С Динкой глаголя, я голос понижал понемногу – не хотел, чтобы Олечка случайно услышала. Впрочем, той было явно не до наших с Динкою перешёптываний.
Помолчала юница.
– Год назад, – вдруг сказала она, – как-то Гулечка сказала мне по секрету: мол, у нас открылась новая студия, там снимают кино, шансов, конечно, нет никаких, потому что я – что? Я самая обыкновенная и к тому же башкирка, но я всё равно хотела б попробовать. Она убежала печальная, а вернулась сияющая! Потому что вы её взяли тогда, Савва Иванович!
– Да, я помню, она очень обрадовалась.
– Ещё она сказала, что вы её попросили вам помогать.
– Да, попросил.
– Вы в ней видели взрослую. Она этим очень гордилась. Назавтра был первый съёмочный день, она при самых настоящих съёмках присутствовала, но её не снимали, обещали снять её завтра, а раз Савва Иванович пообещал, значит так всё и будет! Савва Иванович всегда слово держит!
– Она тебе всё это рассказывала? – удивился я сообщенью юницы.
– Мне Гулечка рассказывала всё! Абсолютно! Мы сидели вдвоём и шептались, шептались, – твёрдо ответила Динка.

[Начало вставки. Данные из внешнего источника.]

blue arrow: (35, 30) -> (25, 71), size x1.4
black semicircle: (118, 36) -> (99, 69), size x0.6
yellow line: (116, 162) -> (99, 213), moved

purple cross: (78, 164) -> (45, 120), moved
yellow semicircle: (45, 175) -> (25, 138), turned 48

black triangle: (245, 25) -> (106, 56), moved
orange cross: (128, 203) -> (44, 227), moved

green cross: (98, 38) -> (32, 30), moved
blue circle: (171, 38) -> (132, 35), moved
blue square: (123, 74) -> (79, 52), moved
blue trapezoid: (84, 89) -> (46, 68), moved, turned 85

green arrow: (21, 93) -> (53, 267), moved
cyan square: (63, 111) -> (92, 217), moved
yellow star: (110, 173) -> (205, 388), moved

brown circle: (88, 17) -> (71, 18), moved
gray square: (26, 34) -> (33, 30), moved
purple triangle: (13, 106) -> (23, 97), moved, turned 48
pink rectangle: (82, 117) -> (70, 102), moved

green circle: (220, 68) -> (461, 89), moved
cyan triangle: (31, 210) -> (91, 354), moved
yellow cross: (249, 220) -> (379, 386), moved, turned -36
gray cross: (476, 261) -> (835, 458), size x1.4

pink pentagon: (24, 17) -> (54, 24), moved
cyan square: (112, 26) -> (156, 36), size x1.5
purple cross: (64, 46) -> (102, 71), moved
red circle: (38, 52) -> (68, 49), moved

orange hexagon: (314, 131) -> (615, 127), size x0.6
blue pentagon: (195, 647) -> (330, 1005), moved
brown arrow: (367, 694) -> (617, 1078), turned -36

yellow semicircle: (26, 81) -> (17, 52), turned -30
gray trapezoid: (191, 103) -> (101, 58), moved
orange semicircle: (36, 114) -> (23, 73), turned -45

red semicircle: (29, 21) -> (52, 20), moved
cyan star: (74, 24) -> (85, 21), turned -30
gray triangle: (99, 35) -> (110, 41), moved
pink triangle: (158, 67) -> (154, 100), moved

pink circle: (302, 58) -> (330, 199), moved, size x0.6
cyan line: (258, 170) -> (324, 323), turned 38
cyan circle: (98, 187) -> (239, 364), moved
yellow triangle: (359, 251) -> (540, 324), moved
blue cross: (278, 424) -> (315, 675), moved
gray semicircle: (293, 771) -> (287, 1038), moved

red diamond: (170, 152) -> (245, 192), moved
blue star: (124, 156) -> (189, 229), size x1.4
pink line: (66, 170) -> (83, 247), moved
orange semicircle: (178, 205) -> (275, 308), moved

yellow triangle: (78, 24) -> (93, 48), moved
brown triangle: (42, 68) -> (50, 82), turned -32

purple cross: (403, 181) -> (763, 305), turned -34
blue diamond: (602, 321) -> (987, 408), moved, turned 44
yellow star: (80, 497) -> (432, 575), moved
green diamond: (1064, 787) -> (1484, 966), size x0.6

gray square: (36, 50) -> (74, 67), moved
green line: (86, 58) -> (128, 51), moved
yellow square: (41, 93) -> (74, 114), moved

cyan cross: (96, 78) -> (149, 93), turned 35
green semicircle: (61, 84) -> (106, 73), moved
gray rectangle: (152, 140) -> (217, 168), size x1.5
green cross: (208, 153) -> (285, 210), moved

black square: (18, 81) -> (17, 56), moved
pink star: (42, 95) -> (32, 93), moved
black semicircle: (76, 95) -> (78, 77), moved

– И про фильмы с насильем?
– Она показывала их мне, и рассказывала всё, что во время съёмок испытывала и что после них.
– Когда ж она рассказать тебе всё успевала, ведь она столько времени во дому моём проводила?
– Она иногда по нескольку дней не появлялась, но, когда возвращалась всё-таки, так мне буквально всё поминутно расписывала. Гулечка мне была не сестра, она мне была как мама, больше мамы
– Но ведь мама твоя любит тебя, – сделал я очередную попытку. – И она очень расстроится, если проведает, что и ты связалась с нашей компаньей. Я один раз с нею встречался, я её знаю.
– Ей придётся считаться с моим выбором, – ещё твёрже сказала юница. – Если она хочет меня ещё видеть, если она не хочет меня потерять!
«Боже! – сказал себе я. – Это ж настоящая Гулька! Она даже жёстче, отчётливей Гульки! Она гулистей Гульки!»